Stated goal A: Within the stored data entries, substitute "vernacular name" for "common name" and leave everything else unchanged. Reproduce only the lines from the start of the entries down to the line containing "genus: Leptecophylla", both included.
Stated goal B: Extend the article on Russian interest in Iran's financial markets, beginning after its final sentence.

Text excerpt:
▬▬▬▬▬▬

Economy, Business And Markets

Russian Interest in Iran’s Financial Markets

Russian Interest in  Iran’s Financial Markets
Russian Interest in  Iran’s Financial Markets

The chief executive officer of the leading Russian investment bank, Renaissance Capital, visited the Tehran Stock Exchange’s trading floor on Monday for business talks, SENA reported.   

RenCap is looking for avenues to invest in Iran’s financial markets, especially in its equity market.

“The lifting of sanctions will multiply TSE’s turnover,” said Igor Vayn, adding that the TSE “will then see an influx of foreign companies and investors.”

Vayn said that with the easing of sanctions against Iran, Tehran’s stock market could compete with major regional exchanges, such as Moscow Exchange, Borsa Istanbul and Saudi Arabia’s Tadawul.

▬▬▬▬▬▬

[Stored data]
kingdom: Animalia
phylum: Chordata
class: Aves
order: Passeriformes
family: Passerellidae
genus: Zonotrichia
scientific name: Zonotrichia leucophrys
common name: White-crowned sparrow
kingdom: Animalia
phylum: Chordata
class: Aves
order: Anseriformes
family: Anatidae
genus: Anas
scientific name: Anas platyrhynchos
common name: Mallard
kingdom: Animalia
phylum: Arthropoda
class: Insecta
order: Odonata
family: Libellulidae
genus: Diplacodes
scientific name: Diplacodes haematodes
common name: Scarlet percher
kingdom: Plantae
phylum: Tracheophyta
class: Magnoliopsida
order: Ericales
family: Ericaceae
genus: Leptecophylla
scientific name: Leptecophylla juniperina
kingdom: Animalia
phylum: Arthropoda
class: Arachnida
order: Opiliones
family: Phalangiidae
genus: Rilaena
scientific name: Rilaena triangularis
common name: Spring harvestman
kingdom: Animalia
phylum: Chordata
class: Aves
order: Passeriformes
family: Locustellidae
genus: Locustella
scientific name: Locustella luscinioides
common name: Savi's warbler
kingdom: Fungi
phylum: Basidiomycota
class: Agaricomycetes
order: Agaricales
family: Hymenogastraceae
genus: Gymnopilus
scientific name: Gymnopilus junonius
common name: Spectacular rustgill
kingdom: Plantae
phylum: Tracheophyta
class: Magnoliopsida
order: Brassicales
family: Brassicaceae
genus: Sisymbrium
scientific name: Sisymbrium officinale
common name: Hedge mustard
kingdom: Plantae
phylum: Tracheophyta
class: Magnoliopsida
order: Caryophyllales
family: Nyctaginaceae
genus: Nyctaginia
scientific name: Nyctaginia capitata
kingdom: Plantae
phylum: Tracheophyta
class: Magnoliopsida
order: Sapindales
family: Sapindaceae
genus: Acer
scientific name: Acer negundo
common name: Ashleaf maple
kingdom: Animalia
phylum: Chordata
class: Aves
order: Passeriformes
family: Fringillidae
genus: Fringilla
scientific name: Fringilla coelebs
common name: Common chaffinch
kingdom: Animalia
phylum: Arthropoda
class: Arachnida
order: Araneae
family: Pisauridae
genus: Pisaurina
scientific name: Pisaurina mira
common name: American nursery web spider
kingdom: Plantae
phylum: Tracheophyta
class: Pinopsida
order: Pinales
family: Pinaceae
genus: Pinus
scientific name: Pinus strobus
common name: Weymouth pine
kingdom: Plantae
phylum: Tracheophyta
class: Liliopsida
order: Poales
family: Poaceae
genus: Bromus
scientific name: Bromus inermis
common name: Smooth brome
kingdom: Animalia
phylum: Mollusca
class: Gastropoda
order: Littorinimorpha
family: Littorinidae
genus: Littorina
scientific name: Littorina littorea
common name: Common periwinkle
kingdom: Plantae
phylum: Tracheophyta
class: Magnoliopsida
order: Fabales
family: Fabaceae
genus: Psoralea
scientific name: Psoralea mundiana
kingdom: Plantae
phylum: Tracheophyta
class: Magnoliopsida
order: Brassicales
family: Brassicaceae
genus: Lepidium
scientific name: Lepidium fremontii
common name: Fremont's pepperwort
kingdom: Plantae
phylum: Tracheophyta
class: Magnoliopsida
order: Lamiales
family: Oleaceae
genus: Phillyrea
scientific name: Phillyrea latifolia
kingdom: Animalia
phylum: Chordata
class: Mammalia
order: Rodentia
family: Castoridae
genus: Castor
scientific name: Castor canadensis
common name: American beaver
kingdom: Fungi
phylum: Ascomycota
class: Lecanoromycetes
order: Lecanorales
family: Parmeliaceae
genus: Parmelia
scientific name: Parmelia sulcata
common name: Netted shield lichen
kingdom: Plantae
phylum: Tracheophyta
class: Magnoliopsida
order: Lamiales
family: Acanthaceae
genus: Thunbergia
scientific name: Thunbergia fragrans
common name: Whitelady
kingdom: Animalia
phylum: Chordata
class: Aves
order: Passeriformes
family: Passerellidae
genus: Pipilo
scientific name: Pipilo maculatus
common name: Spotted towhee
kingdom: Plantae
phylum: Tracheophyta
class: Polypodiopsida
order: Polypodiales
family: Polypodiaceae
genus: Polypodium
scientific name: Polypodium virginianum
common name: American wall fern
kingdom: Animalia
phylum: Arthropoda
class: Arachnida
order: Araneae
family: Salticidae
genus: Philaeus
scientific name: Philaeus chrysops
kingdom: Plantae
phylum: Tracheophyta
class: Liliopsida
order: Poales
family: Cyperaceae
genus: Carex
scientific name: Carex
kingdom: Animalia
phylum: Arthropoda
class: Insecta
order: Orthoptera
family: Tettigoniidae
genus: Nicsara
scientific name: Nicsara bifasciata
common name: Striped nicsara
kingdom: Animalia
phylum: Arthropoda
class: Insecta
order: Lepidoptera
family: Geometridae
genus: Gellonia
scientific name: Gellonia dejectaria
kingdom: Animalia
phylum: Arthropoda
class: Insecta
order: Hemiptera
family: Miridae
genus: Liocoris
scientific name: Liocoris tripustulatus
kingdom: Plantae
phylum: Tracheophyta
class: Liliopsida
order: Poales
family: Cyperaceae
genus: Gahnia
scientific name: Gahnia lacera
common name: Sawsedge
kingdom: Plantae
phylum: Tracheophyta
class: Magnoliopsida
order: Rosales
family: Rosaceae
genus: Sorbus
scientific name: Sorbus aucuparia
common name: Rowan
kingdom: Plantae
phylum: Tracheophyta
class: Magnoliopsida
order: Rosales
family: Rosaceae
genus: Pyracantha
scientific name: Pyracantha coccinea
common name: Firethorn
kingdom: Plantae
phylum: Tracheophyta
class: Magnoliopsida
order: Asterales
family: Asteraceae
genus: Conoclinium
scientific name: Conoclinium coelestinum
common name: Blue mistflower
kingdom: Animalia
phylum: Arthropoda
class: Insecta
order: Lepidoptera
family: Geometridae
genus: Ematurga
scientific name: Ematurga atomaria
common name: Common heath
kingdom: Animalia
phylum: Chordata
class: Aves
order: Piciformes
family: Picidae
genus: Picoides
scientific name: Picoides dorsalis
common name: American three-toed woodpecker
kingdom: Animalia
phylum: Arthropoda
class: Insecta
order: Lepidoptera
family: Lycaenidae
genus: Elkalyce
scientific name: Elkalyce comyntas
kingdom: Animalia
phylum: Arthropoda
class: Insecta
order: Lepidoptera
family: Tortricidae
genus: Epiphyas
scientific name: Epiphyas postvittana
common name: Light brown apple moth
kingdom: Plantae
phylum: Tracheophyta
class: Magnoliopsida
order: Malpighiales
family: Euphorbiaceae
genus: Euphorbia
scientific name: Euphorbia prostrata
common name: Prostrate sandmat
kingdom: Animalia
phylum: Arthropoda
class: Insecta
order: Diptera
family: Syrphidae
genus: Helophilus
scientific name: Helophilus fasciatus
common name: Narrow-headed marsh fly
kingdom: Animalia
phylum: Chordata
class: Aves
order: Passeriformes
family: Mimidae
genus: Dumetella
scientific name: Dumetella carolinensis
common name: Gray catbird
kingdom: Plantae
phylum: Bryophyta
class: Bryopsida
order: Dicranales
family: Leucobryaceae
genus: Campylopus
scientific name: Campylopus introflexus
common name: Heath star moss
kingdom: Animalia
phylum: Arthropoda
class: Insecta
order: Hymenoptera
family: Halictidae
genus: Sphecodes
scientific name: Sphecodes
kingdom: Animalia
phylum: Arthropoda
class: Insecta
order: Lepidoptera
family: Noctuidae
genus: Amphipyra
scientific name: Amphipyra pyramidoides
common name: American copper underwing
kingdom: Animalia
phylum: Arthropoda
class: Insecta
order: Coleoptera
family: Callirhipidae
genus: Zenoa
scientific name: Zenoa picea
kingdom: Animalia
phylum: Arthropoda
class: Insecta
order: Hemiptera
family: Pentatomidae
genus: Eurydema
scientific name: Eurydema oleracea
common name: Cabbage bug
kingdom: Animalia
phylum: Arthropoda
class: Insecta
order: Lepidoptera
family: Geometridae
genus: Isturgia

▬▬▬▬▬▬

Final answer A:
kingdom: Animalia
phylum: Chordata
class: Aves
order: Passeriformes
family: Passerellidae
genus: Zonotrichia
scientific name: Zonotrichia leucophrys
vernacular name: White-crowned sparrow
kingdom: Animalia
phylum: Chordata
class: Aves
order: Anseriformes
family: Anatidae
genus: Anas
scientific name: Anas platyrhynchos
vernacular name: Mallard
kingdom: Animalia
phylum: Arthropoda
class: Insecta
order: Odonata
family: Libellulidae
genus: Diplacodes
scientific name: Diplacodes haematodes
vernacular name: Scarlet percher
kingdom: Plantae
phylum: Tracheophyta
class: Magnoliopsida
order: Ericales
family: Ericaceae
genus: Leptecophylla

Final answer B:
The RenCap CEO described TSE’s trading floor as vibrant and said that the equal access of traders to price quotes on stocks and other financial tools on the trading floor is one of the equity market’s strong suits.

RenCap is seeking to gather first-hand information on Iran’s financial markets, its investment climate, and the level of the market’s interest for foreign investors.

Renaissance Capital operates in high-opportunity emerging markets. It is a top-ranked investment bank for mergers and acquisitions, securities sales and trading in equity and debt capital markets.

The Russian firm focuses exclusively on markets in Russia, the Commonwealth of Independent States and the frontier markets of Middle East, North Africa and sub-Saharan Africa.

“Latest statistics show that Iran is one of the largest, if not the first, economy in the Middle East with a gross domestic product (GDP) of $987 billion, while Saudi Arabia’s GDP stands at $928 billion, Egypt’s at $551 billion, UAE’s at $270 billion, and Iraq’s at $249 billion,” said Vayn to reporters.

Iran has recently seen some of the sanctions imposed by the West over its nuclear program eased. However, the restrictions resulted by sanctions have practically shut off Iran’s market to outside businesses, as the sanctions encompass most industries including petroleum, aviation, autos as well as banking.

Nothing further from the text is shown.